▶ _Task_
Reproduce every line of the records below word for word, in the same order and with the same line breaks.

▶ _Material for this task_

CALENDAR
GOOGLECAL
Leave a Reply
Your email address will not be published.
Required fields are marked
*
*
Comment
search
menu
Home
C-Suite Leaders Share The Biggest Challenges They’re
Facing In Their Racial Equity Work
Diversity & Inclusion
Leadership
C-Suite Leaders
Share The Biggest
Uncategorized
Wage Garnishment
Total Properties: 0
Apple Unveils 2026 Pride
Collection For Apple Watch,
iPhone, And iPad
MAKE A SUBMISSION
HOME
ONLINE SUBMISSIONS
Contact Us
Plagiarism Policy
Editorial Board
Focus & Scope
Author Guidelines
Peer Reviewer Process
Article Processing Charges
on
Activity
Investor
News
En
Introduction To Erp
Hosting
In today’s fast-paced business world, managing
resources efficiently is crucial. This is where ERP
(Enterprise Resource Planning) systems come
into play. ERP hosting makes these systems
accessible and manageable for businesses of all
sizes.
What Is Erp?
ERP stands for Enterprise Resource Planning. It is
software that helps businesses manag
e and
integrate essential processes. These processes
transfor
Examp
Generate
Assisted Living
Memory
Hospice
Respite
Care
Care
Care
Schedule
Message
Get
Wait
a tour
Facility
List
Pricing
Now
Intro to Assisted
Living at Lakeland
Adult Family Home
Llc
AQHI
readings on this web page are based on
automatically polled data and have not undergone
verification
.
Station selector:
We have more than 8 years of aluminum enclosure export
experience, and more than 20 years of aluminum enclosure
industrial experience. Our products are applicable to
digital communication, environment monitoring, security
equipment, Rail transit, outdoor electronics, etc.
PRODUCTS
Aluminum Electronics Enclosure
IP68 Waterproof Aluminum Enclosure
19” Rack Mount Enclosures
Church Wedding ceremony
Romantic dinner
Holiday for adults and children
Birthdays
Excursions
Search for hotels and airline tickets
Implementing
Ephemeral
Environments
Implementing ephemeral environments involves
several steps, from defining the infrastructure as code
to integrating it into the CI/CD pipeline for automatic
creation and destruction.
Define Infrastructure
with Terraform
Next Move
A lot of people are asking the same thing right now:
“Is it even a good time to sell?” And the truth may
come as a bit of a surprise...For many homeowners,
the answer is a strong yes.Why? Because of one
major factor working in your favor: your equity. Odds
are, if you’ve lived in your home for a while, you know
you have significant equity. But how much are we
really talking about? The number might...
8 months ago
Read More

▶ _Exercise answer_
CALENDAR
GOOGLECAL
Leave a Reply
Your email address will not be published.
Required fields are marked
*
*
Comment
search
menu
Home
C-Suite Leaders Share The Biggest Challenges They’re
Facing In Their Racial Equity Work
Diversity & Inclusion
Leadership
C-Suite Leaders
Share The Biggest
Uncategorized
Wage Garnishment
Total Properties: 0
Apple Unveils 2026 Pride
Collection For Apple Watch,
iPhone, And iPad
MAKE A SUBMISSION
HOME
ONLINE SUBMISSIONS
Contact Us
Plagiarism Policy
Editorial Board
Focus & Scope
Author Guidelines
Peer Reviewer Process
Article Processing Charges
on
Activity
Investor
News
En
Introduction To Erp
Hosting
In today’s fast-paced business world, managing
resources efficiently is crucial. This is where ERP
(Enterprise Resource Planning) systems come
into play. ERP hosting makes these systems
accessible and manageable for businesses of all
sizes.
What Is Erp?
ERP stands for Enterprise Resource Planning. It is
software that helps businesses manag
e and
integrate essential processes. These processes
transfor
Examp
Generate
Assisted Living
Memory
Hospice
Respite
Care
Care
Care
Schedule
Message
Get
Wait
a tour
Facility
List
Pricing
Now
Intro to Assisted
Living at Lakeland
Adult Family Home
Llc
AQHI
readings on this web page are based on
automatically polled data and have not undergone
verification
.
Station selector:
We have more than 8 years of aluminum enclosure export
experience, and more than 20 years of aluminum enclosure
industrial experience. Our products are applicable to
digital communication, environment monitoring, security
equipment, Rail transit, outdoor electronics, etc.
PRODUCTS
Aluminum Electronics Enclosure
IP68 Waterproof Aluminum Enclosure
19” Rack Mount Enclosures
Church Wedding ceremony
Romantic dinner
Holiday for adults and children
Birthdays
Excursions
Search for hotels and airline tickets
Implementing
Ephemeral
Environments
Implementing ephemeral environments involves
several steps, from defining the infrastructure as code
to integrating it into the CI/CD pipeline for automatic
creation and destruction.
Define Infrastructure
with Terraform
Next Move
A lot of people are asking the same thing right now:
“Is it even a good time to sell?” And the truth may
come as a bit of a surprise...For many homeowners,
the answer is a strong yes.Why? Because of one
major factor working in your favor: your equity. Odds
are, if you’ve lived in your home for a while, you know
you have significant equity. But how much are we
really talking about? The number might...
8 months ago
Read More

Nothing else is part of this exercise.